Los hechos aparecen “en relación con una situación de conflicto armado entre las fuerzas congoleñas y el llamado movimiento M23”indicó el Pnat. Situadas a varios cientos de kilómetros de Goma, las fuerzas de Kinshasa llevan a cabo periódicamente ataques con drones de largo alcance contra posiciones del M23 en el este. El M23 también utiliza drones kamikazes en el frente, según fuentes de seguridad.
El portavoz del M23, que desde finales de 2021, con el apoyo de Ruanda y su ejército, se ha apoderado de gran parte del este de la República Democrática del Congo, una región rica en recursos y asolada por treinta años de conflicto, acusó al ejército de la República Democrática del Congo de haber llevado a cabo este ataque.
Por su parte, el gobierno de la República Democrática del Congo (ya no representado en Goma, bajo control del M23) aseguró el miércoles que no “sería capaz de emprender una acción que contradice los valores que siempre ha defendido”compartiendo su “tristeza profunda” tras la muerte de Karine Buisset y homenaje al personal humanitario en la República Democrática del Congo.

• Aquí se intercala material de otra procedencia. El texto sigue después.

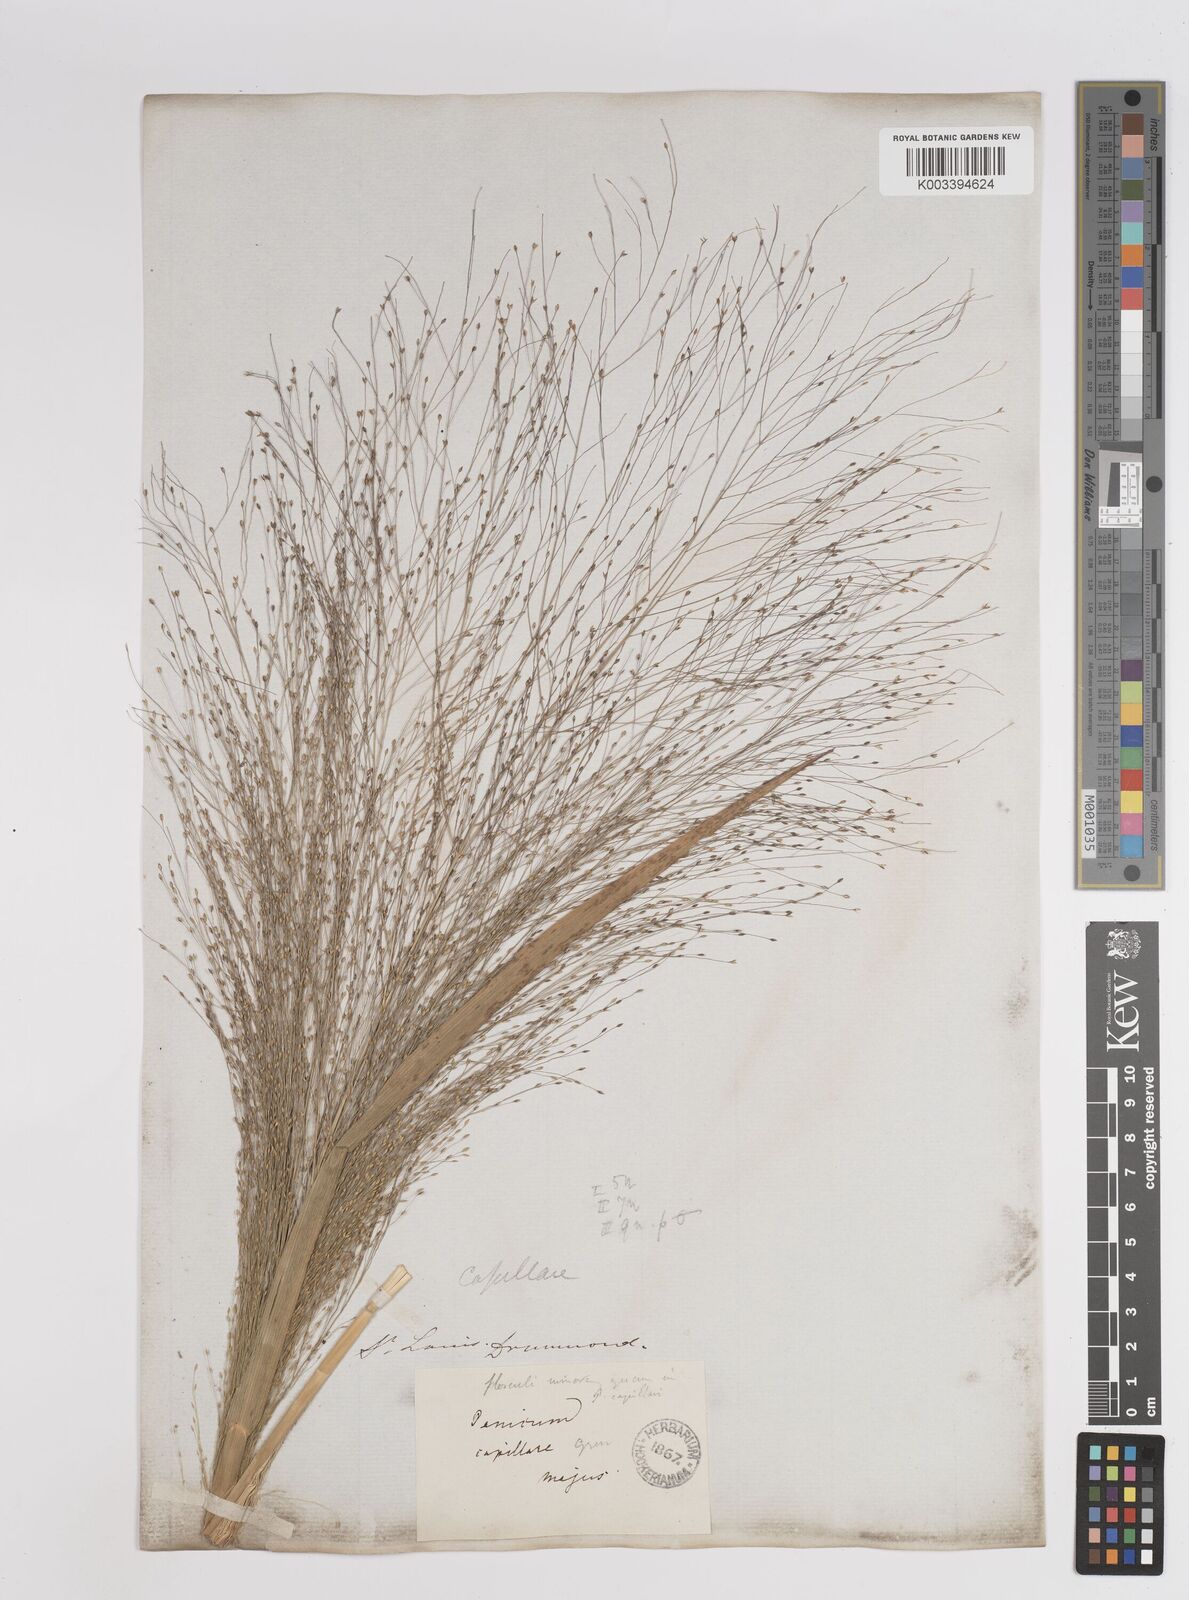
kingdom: Plantae
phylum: Tracheophyta
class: Liliopsida
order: Poales
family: Poaceae
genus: Panicum
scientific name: Panicum capillare
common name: Witch-grass
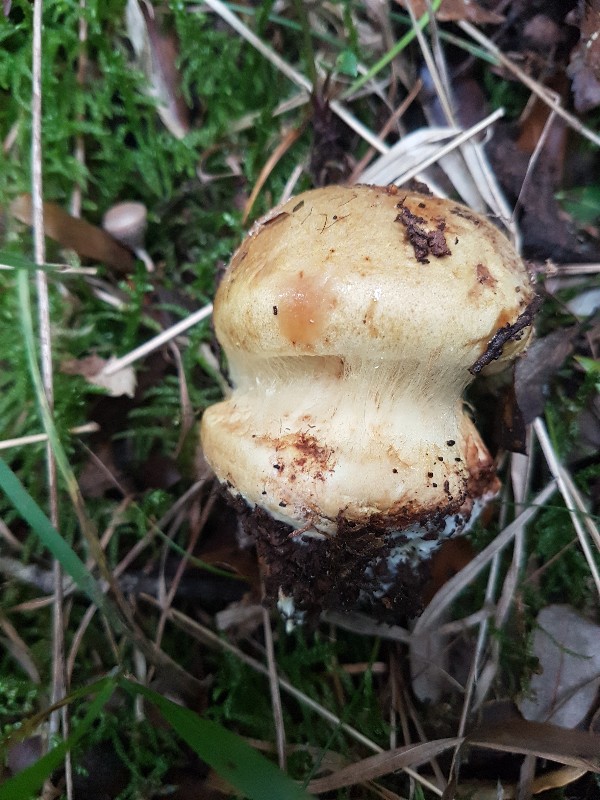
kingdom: Fungi
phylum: Basidiomycota
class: Agaricomycetes
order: Agaricales
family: Cortinariaceae
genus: Calonarius
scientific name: Calonarius quercilicis
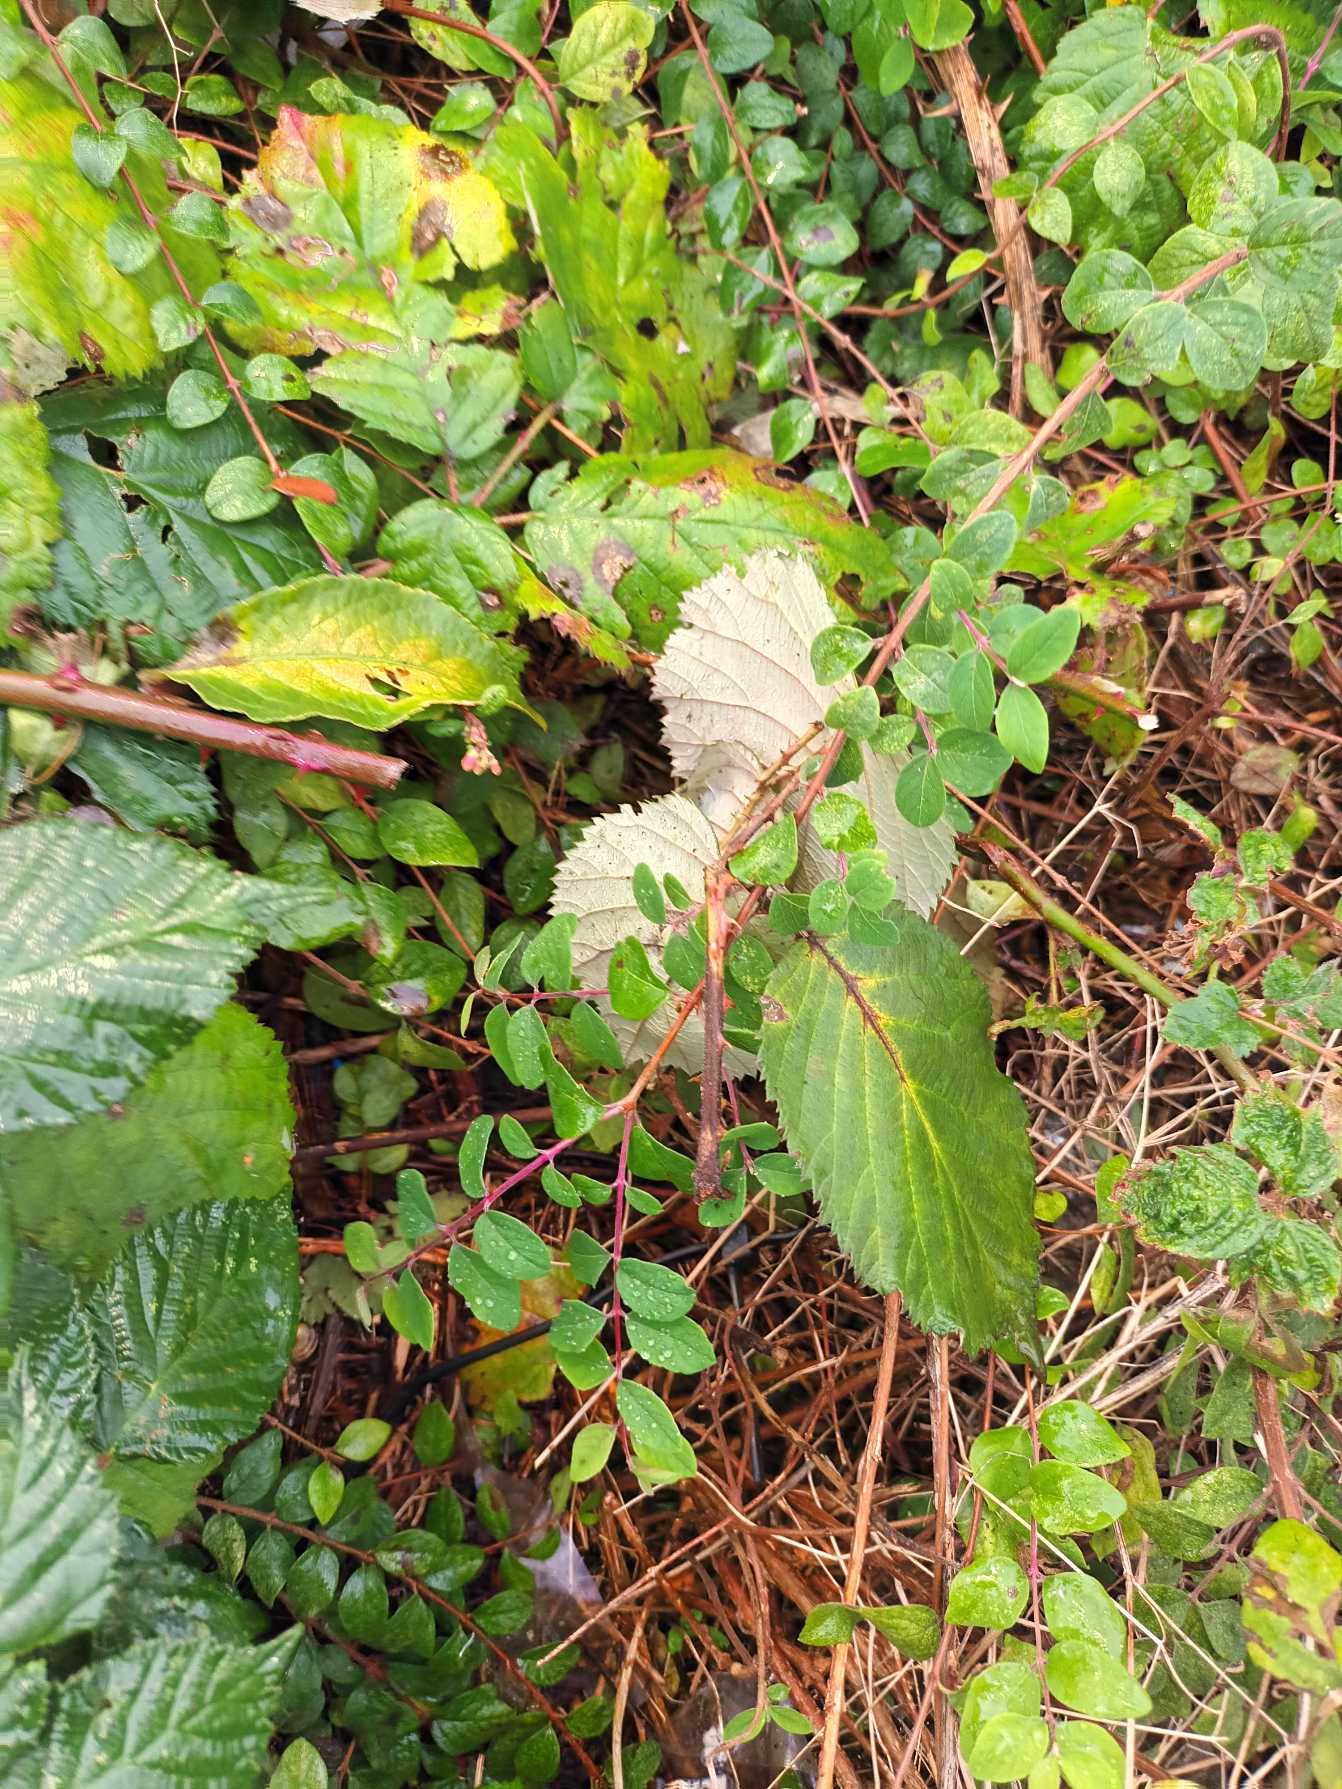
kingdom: Plantae
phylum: Tracheophyta
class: Magnoliopsida
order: Rosales
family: Rosaceae
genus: Rubus
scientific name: Rubus armeniacus
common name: Armensk brombær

Kinshasa anunció una investigación sobre “las circunstancias” Y “el origen de las explosiones” hacer “toda la luz sobre los hechos”sin más detalles.
Las investigaciones, encomendadas a la Oficina Central de Lucha contra Crímenes de Lesa Humanidad de Gendarmería Nacional (OCLCH), deberán esclarecer “las circunstancias de la comisión de los hechos” Y “mantener informados a los familiares de la víctima”le dijimos al Pnat.
“En Unicef estamos profundamente consternados e indignados por la muerte de nuestra colega Karine Buisset, asesinada durante un ataque con drones contra un edificio que albergaba a trabajadores humanitarios en Goma”declaró el Fondo de las Naciones Unidas para la Infancia (Unicef).
El secretario general de la ONU, Antonio Guterres, expresó su “indignación” a través de la voz de su portavoz Stéphane Dujarric. “El personal humanitario nunca debe ser un objetivo. Esto es derecho internacional. (…) Hay que respetarlo”subrayó este último.
Karine Buisset, que vive desde hace diez años en Bretaña, en Morbihan, donde residió entre sus misiones para Unicef, es presentada por sus vecinos como una persona. “tener el corazón en la manga”, informa el diario local “Le Télégramme”.